Beyond the airport, the federal government gave itself sweeping new authorities to conduct surveillance on everyone, including American citizens, with the passage of the Patriot Act. Taking after the regime in Beijing that they love to demonize for the same reasons, federal bureaucrats in Washington built up extensive systems to monitor digital communication and track the American population with technologies like facial recognition.

Real ID is the next major development in that effort.
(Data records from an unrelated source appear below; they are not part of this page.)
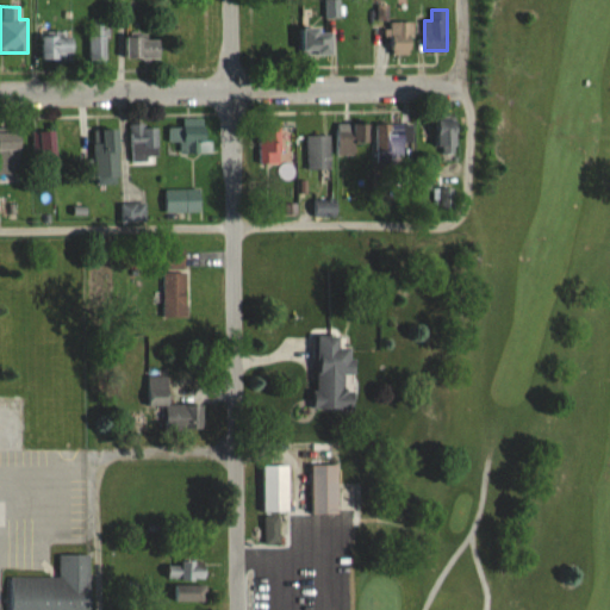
[(392,22),(391,55),(412,55),(414,22),(392,22)]
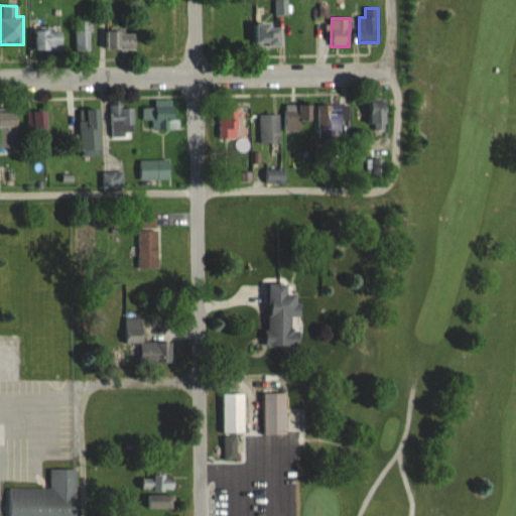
[(92,51),(92,20),(75,20),(75,51),(92,51)]
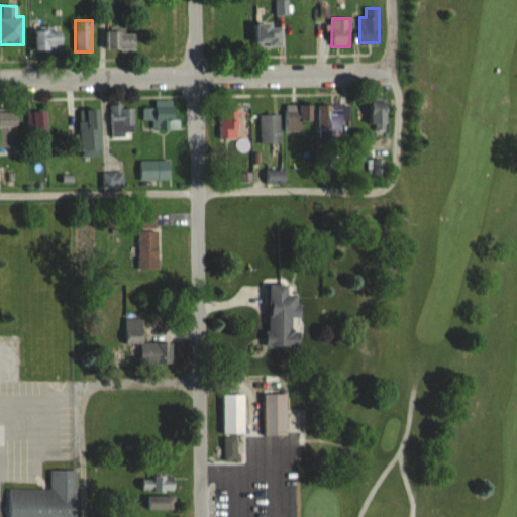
[(254,23),(254,47),(283,47),(283,23),(254,23)]
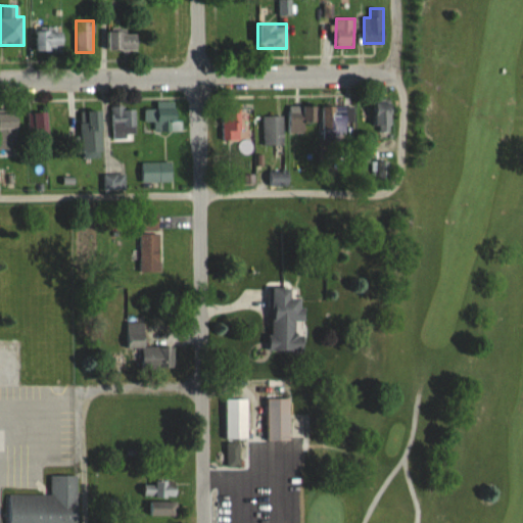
[(64,52),(64,27),(34,27),(34,52),(64,52)]
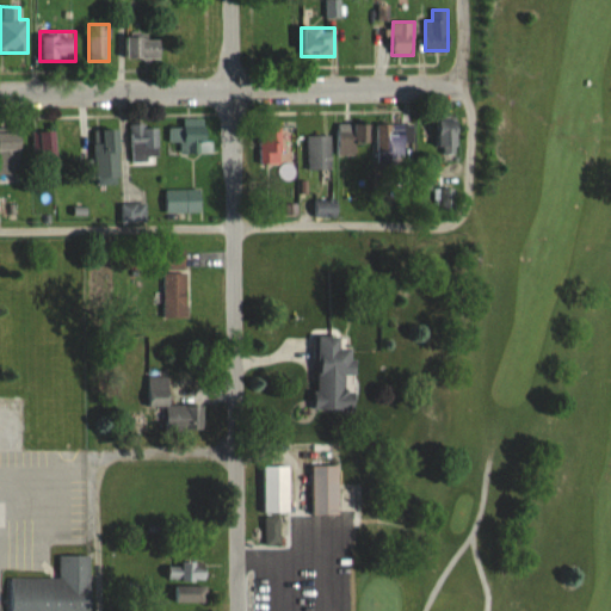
[(161,35),(124,35),(124,60),(161,60),(161,35)]
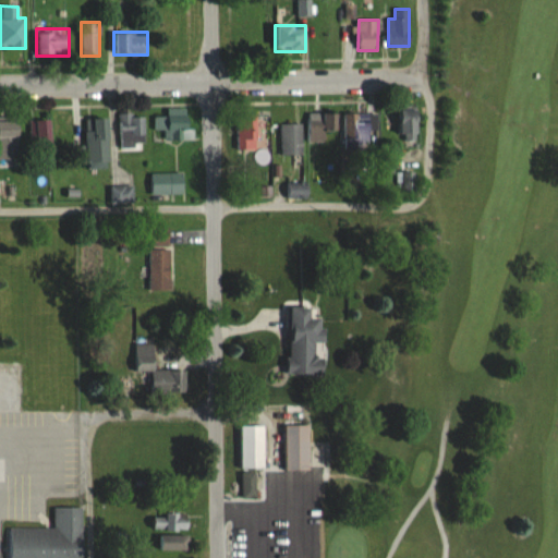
[(192,108),(168,108),(168,114),(158,114),(158,140),(192,140),(192,108)]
While the federal requirements, as of now, are limited to the specific documents and “mandatory facial image capture” needed to attain a state ID, the law leaves the government plenty of room to expand those requirements to include biometric identifiers in federal databases like retinal scans, fingerprints, or DNA.

In other words, while the issues with the initial Real ID rollout will mostly be limited to a few occasional long waits at the DMV or airport, the bill lays the groundwork for the federal government to force anyone who wants a state ID to forfeit biometric identifiers or facial recognition data to federal databases that would constitute the kind of detailed de facto national ID system that the biggest tyrants of history could have only dreamed of wielding.

That may seem a bit far-fetched. But it is naïve to think that, in the aftermath of another terrorist attack, the politicians and bureaucrats who are always searching for any excuse to expand their power would not use some new powers that they already gave themselves.

If we allow that day to come, we’ll yearn for the days when our big problems consisted of long airport lines.